Joan Blondell Steals Picture

Blondell, who married Powell in real life in 1936, plays Mabel, a cynical chorine who keeps turning up in Horace’s bed, eventually blackmailing him into backing Jimmy’s new Broadway show.

Blondell, at the peak of her sexual allure, steals every scene she’s in. As usual, Keeler’s character, the adorably sweet and spunky girl-next-door virgin, is Blondell’s polar opposite. And Dick Powell’s Jimmy Higgens is exactly the kind of go-getting juvenile lead the actor fled from playing a few years later. (In fact, Powell finagled the lead in the great 1944 noir Murder, My Sweet specifically to escape the kind of typecasting he faced in Dames and the other Warners musicals.)

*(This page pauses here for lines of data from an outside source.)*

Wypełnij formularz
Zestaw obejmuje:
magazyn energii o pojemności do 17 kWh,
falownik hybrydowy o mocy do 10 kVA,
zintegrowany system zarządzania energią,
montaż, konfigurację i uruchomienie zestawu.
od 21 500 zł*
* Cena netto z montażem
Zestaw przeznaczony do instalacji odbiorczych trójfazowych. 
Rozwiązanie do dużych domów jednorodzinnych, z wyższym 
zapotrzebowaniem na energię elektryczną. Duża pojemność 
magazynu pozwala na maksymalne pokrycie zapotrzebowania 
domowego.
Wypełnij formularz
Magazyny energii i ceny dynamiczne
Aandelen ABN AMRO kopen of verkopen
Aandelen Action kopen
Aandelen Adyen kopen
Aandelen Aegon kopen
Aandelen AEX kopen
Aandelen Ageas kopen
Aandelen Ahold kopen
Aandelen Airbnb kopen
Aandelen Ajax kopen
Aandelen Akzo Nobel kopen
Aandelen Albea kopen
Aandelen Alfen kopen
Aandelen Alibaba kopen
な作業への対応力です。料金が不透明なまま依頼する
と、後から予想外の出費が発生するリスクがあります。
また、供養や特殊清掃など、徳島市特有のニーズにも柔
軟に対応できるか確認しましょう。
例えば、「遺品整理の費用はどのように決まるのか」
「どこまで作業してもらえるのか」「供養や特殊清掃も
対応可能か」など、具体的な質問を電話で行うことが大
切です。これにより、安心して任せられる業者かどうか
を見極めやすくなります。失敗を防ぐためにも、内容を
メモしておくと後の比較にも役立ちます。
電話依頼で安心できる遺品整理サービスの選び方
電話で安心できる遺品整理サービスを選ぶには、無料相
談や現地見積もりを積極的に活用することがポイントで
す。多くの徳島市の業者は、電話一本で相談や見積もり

The silly, amusing stew of a story goes on for 57 minutes before Berkeley takes over for director Enright and gets down to business.

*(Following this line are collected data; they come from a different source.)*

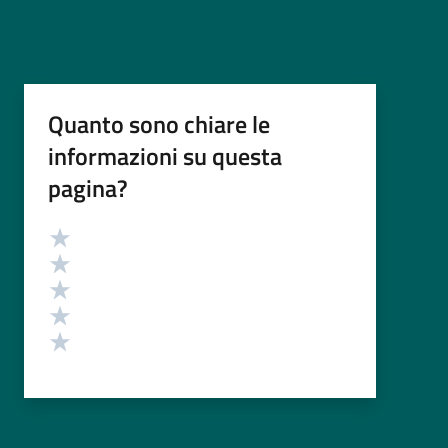
Quanto sono chiare le
informazioni su questa
pagina?
Valutazione
Valuta 5 stelle su 5
Valuta 4 stelle su 5
Valuta 3 stelle su 5
Valuta 2 stelle su 5
Valuta 1 stelle su 5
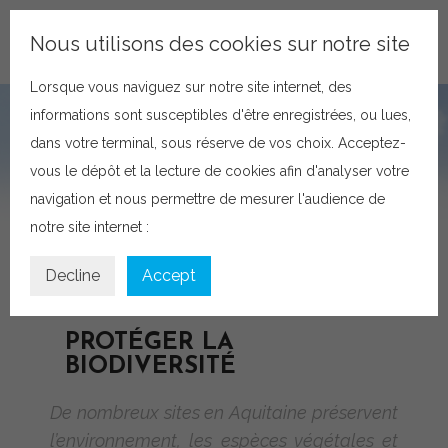
VISITEZ LE SITE DU CONSERVATOIRE
Nous utilisons des cookies sur notre site
NOTRE POLITIQUE SUR LES COOKIES
Lorsque vous naviguez sur notre site internet, des
informations sont susceptibles d'être enregistrées, ou lues,
dans votre terminal, sous réserve de vos choix. Acceptez-
vous le dépôt et la lecture de cookies afin d'analyser votre
navigation et nous permettre de mesurer l'audience de
notre site internet :
Decline
Accept
PROTÉGER LA
BIODIVERSITÉ
De nombreux sites en Aquitaine préservent
l’environnement, les espèces végétales et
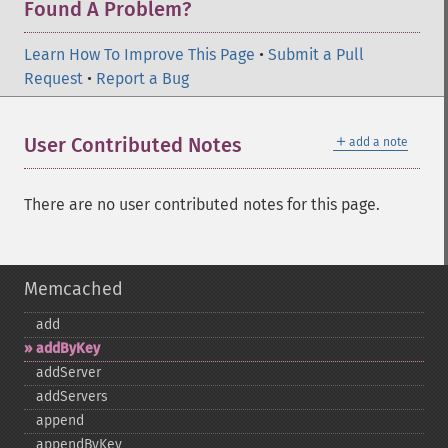
Found A Problem?
Learn How To Improve This Page
•
Submit a Pull
Request
•
Report a Bug
＋
User Contributed Notes
add a note
There are no user contributed notes for this page.
Memcached
add
addByKey
addServer
addServers
append
appendByKey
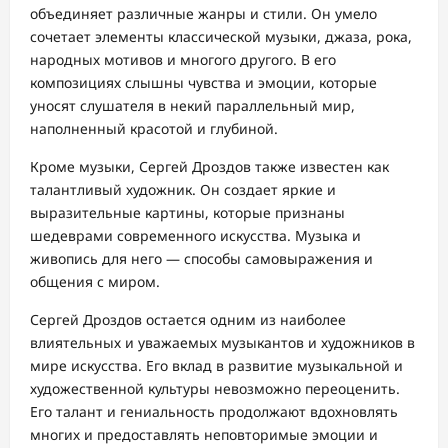
объединяет различные жанры и стили. Он умело
сочетает элементы классической музыки, джаза, рока,
народных мотивов и многого другого. В его
композициях слышны чувства и эмоции, которые
уносят слушателя в некий параллельный мир,
наполненный красотой и глубиной.
Кроме музыки, Сергей Дроздов также известен как
талантливый художник. Он создает яркие и
выразительные картины, которые признаны
шедеврами современного искусства. Музыка и
живопись для него — способы самовыражения и
общения с миром.
Сергей Дроздов остается одним из наиболее
влиятельных и уважаемых музыкантов и художников в
мире искусства. Его вклад в развитие музыкальной и
художественной культуры невозможно переоценить.
Его талант и гениальность продолжают вдохновлять
многих и предоставлять неповторимые эмоции и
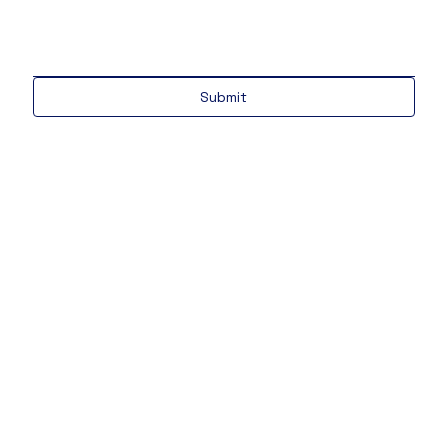
Submit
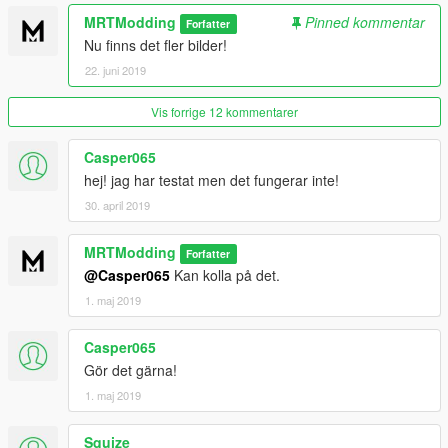
MRTModding
Pinned kommentar
Forfatter
Nu finns det fler bilder!
22. juni 2019
Vis forrige 12 kommentarer
Casper065
hej! jag har testat men det fungerar inte!
30. april 2019
MRTModding
Forfatter
@Casper065
Kan kolla på det.
1. maj 2019
Casper065
Gör det gärna!
1. maj 2019
Squize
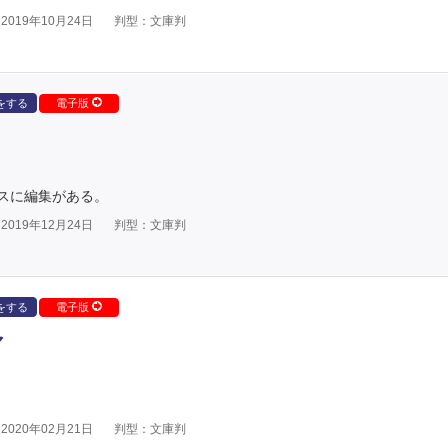
019年10月24日
判型：文庫判
をする
電子版
スに編集がある。
019年12月24日
判型：文庫判
をする
電子版
マ
020年02月21日
判型：文庫判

The Girl at the Ironing Board

The first number, by the great songwriting team of Harry Warren and Al Dubin, features Joan Blondell — who talk-sings it because she can’t carry a tune. Doesn’t matter, because the elaborate sequence is fun, clever and visually striking. Blondell plays a lonely laundress who serenades (and eventually dances with) men’s long johns, t-shirts and other unmentionables as she pins them on clotheslines. It’s a song about longing and while she can’t sing, Blondell carries the sequence on personality alone.

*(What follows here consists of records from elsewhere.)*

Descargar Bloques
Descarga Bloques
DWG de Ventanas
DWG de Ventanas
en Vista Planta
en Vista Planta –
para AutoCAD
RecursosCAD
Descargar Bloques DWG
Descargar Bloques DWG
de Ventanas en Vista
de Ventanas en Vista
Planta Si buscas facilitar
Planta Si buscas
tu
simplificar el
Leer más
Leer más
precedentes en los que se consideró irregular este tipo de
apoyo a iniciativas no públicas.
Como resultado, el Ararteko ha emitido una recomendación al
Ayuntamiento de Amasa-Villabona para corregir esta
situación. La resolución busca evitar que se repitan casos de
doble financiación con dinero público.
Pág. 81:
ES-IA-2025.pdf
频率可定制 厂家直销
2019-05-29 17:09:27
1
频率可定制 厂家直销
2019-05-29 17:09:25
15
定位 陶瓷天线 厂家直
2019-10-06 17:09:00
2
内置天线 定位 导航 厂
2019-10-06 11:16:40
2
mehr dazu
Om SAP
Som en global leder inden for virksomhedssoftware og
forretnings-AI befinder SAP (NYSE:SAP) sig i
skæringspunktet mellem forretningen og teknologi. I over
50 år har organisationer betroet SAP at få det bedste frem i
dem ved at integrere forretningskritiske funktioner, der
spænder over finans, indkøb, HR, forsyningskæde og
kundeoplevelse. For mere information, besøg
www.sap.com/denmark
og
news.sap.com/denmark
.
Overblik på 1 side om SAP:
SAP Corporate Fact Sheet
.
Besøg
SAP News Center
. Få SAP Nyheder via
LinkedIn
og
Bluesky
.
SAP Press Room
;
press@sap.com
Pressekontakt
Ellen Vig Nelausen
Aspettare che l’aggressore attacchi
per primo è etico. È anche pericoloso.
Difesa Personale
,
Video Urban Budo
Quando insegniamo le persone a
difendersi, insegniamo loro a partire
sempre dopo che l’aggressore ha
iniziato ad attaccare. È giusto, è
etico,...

As with all three songs, Berkeley “opens up” the number so that it’s performed in a vast expanse much larger than the theater stage on which it’s supposed to be staged. The Girl at the Ironing Board cues us you shouldn’t expect logic from Busby Berkeley.

I Only Have Eyes For You

This Warren-Dubin composition was written specifically for Dames – and became an instant standard. Ruby Keeler and Dick Powell begin the croon-fest at a theater box office, stroll through New York City and eventually take a long, surreal subway ride incorporating an elaborate fantasy sequence in which Keeler’s face is celebrated and recreated in ways that should be seen, not described.

Dames

The title song is the film’s piece de resistance, a remarkable sequence, as much fun to watch as anything Berkeley ever put on film. Dick Powell plays a hard-driving Broadway producer interviewing beautiful chorus girls for a show. There are in-jokes, such as when he tells his secretary via intercom he doesn’t have time for calls from “Mr. George Hershwin” and “Mr. Earl Farrell.” It’s a wink to us that the sly references are really to Gershwin and 1930s stage impresario Earl Carroll.

The sequence is the sexiest (and sometimes strangest) of the three, depicting beauties sleeping together in twos, taking bubble baths and engaging in Berkeley’s famous human geometric designs shot from overhead.

Dames is a fun, frothy light musical comedy that buoyed spirits at the depths of the Great Depression. That it can still amaze and delight us more than 75 years later is a testament to its creativity and sense of fun and adventure.